Governor of the Reserve Bank of India, Urjit Patel, has said that vigilance departments have to examine not just financial propriety of transactions, but also non-financial aspects arising from conflicts of interest, nepotism, and considerations of post-retirement employment as a quid pro quo. The issue of non-financial aspects of graft was addressed in a speech at the Central Vigilance Commission (CVC), in Delhi. Patel, in his speech, highlighted how “preventive vigilance” was a key tool for good governance in the public sector.
“Preventive vigilance reduces the likelihood of employee control over the action in the first place. It puts in place safeguards such that employee lapses are less likely to occur,” Patel said.

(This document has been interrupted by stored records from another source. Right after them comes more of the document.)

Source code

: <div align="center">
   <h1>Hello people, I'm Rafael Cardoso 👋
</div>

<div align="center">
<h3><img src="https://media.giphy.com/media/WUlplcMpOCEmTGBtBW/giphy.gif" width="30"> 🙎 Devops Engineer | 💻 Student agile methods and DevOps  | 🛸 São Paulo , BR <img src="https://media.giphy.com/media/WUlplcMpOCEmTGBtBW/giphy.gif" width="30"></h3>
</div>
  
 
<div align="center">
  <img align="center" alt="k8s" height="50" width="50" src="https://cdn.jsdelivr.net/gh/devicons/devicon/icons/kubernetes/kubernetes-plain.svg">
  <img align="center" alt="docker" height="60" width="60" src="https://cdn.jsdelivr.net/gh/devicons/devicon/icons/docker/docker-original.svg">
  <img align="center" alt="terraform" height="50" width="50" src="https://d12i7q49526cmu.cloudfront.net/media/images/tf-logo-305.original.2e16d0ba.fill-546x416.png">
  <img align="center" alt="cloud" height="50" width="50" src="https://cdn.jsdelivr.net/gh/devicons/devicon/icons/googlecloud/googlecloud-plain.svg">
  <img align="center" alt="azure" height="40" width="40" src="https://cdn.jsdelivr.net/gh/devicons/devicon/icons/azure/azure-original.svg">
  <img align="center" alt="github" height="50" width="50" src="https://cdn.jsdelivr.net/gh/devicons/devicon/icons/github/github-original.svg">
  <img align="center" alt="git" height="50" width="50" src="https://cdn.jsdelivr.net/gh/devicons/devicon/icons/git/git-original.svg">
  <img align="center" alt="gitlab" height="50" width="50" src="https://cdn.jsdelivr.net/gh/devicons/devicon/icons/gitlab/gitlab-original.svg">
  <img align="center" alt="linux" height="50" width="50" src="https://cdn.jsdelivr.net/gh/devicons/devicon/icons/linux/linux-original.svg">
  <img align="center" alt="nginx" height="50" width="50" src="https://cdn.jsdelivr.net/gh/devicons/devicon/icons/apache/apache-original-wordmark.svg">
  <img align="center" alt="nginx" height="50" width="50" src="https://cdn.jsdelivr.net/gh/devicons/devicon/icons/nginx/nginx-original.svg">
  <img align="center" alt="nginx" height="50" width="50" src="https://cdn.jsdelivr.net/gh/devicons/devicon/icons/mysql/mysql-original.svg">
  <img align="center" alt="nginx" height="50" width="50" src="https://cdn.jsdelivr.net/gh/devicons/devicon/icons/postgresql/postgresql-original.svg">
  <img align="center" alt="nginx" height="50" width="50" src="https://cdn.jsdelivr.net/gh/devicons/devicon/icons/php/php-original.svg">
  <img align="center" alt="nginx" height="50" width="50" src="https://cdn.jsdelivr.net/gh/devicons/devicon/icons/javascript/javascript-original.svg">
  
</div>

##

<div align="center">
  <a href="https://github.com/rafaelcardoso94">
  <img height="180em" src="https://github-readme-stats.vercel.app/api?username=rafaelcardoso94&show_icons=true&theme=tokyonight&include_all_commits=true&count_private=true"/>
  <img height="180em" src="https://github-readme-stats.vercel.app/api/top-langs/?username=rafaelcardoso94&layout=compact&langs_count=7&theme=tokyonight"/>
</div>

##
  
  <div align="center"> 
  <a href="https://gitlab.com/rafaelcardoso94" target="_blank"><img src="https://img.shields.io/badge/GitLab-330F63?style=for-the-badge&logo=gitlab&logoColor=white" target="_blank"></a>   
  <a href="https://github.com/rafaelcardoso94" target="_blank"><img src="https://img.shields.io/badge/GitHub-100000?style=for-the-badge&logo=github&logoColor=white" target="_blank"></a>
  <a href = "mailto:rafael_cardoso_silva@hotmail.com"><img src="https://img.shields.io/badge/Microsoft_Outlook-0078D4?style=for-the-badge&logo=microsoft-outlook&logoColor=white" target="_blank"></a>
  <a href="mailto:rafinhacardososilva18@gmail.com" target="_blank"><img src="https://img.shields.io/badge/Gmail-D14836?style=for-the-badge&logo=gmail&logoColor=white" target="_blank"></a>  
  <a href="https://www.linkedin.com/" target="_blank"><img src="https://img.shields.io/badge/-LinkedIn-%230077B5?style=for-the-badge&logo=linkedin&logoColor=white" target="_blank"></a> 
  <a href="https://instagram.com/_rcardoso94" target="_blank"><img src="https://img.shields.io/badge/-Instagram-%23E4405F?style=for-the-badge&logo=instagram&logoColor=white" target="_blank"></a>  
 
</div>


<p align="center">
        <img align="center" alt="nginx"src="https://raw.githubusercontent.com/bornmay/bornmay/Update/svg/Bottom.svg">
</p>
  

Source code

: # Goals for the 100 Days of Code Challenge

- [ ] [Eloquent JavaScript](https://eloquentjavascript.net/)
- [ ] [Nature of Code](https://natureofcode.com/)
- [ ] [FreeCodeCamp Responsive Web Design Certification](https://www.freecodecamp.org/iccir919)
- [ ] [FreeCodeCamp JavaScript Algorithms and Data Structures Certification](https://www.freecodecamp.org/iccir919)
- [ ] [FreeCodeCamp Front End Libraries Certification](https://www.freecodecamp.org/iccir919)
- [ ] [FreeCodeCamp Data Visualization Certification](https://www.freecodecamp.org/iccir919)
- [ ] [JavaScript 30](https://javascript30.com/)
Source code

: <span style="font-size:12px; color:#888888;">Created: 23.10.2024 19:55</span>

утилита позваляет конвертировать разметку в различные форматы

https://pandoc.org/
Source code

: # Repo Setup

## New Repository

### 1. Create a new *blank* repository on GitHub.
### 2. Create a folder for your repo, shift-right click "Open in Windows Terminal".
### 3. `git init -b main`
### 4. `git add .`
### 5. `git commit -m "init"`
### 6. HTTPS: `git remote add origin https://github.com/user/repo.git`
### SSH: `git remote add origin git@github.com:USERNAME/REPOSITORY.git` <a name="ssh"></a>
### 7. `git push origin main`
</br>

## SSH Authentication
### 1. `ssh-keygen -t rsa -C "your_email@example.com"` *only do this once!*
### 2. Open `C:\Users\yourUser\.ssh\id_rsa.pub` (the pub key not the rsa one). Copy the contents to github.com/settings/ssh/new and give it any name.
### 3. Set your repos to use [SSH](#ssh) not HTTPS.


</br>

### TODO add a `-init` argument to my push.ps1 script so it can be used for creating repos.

He believes that employing punitive vigilance is difficult in public sector institutions because the rewards are low to start with, thereby limiting the possibility of downward revisions. He said, “Given this constraint, disciplinary actions that limit the chances of career progression are often the preferred punishment.”
Patel quoted American economist and Nobel Laureate Gary Becker, stating that the modern economic theory of corruption looks at the economic incentives rather than moral and ethical issues. “The insight (from Becker) was that criminals in society do the same calculation of the probability of getting caught times the potential punishment while determining whether to choose a criminal lifestyle and what crimes to engage in,” Patel said.
He also pointed out that the incidence of vigilance cases in the RBI has been negligible. “The percentage of vigilance cases against RBI employees vis-a-vis the total staff strength of the bank stood on an average at 0.004 per cent. Further, in terms of complaints received against RBI employees, the percentage that required punitive actions stood on an average at 0.081 per cent,” the governor said.